TO BE DONE » Reproduce every line of the records below word for word, in the same order.

RECORD LIST »
___
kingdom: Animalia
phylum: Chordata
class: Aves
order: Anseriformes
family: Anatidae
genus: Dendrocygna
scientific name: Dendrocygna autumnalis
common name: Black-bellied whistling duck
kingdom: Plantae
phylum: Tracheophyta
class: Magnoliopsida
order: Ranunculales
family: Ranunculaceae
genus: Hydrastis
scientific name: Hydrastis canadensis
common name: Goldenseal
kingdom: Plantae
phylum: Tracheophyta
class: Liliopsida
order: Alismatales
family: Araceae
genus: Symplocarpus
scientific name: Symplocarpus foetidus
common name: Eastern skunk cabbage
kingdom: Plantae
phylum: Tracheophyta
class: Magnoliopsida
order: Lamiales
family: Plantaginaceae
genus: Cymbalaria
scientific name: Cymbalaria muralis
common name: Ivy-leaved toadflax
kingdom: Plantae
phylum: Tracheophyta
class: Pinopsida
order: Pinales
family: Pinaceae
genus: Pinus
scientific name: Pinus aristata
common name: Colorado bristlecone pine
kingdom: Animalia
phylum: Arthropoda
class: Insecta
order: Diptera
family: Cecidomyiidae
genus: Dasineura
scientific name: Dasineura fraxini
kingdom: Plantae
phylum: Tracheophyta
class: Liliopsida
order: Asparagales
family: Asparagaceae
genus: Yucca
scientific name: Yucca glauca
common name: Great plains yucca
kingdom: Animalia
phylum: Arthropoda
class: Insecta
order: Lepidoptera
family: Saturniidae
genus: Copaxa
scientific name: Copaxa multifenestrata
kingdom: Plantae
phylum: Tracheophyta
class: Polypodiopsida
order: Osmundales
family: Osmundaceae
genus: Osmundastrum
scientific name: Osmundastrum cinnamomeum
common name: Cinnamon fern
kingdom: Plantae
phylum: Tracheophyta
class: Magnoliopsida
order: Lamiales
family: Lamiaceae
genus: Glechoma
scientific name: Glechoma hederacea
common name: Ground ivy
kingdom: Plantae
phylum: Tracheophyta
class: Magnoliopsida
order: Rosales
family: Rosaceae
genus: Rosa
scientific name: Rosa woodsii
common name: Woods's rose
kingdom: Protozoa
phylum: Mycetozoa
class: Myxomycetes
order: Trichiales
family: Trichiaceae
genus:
___
THE RESPONSE »
kingdom: Animalia
phylum: Chordata
class: Aves
order: Anseriformes
family: Anatidae
genus: Dendrocygna
scientific name: Dendrocygna autumnalis
common name: Black-bellied whistling duck
kingdom: Plantae
phylum: Tracheophyta
class: Magnoliopsida
order: Ranunculales
family: Ranunculaceae
genus: Hydrastis
scientific name: Hydrastis canadensis
common name: Goldenseal
kingdom: Plantae
phylum: Tracheophyta
class: Liliopsida
order: Alismatales
family: Araceae
genus: Symplocarpus
scientific name: Symplocarpus foetidus
common name: Eastern skunk cabbage
kingdom: Plantae
phylum: Tracheophyta
class: Magnoliopsida
order: Lamiales
family: Plantaginaceae
genus: Cymbalaria
scientific name: Cymbalaria muralis
common name: Ivy-leaved toadflax
kingdom: Plantae
phylum: Tracheophyta
class: Pinopsida
order: Pinales
family: Pinaceae
genus: Pinus
scientific name: Pinus aristata
common name: Colorado bristlecone pine
kingdom: Animalia
phylum: Arthropoda
class: Insecta
order: Diptera
family: Cecidomyiidae
genus: Dasineura
scientific name: Dasineura fraxini
kingdom: Plantae
phylum: Tracheophyta
class: Liliopsida
order: Asparagales
family: Asparagaceae
genus: Yucca
scientific name: Yucca glauca
common name: Great plains yucca
kingdom: Animalia
phylum: Arthropoda
class: Insecta
order: Lepidoptera
family: Saturniidae
genus: Copaxa
scientific name: Copaxa multifenestrata
kingdom: Plantae
phylum: Tracheophyta
class: Polypodiopsida
order: Osmundales
family: Osmundaceae
genus: Osmundastrum
scientific name: Osmundastrum cinnamomeum
common name: Cinnamon fern
kingdom: Plantae
phylum: Tracheophyta
class: Magnoliopsida
order: Lamiales
family: Lamiaceae
genus: Glechoma
scientific name: Glechoma hederacea
common name: Ground ivy
kingdom: Plantae
phylum: Tracheophyta
class: Magnoliopsida
order: Rosales
family: Rosaceae
genus: Rosa
scientific name: Rosa woodsii
common name: Woods's rose
kingdom: Protozoa
phylum: Mycetozoa
class: Myxomycetes
order: Trichiales
family: Trichiaceae
genus:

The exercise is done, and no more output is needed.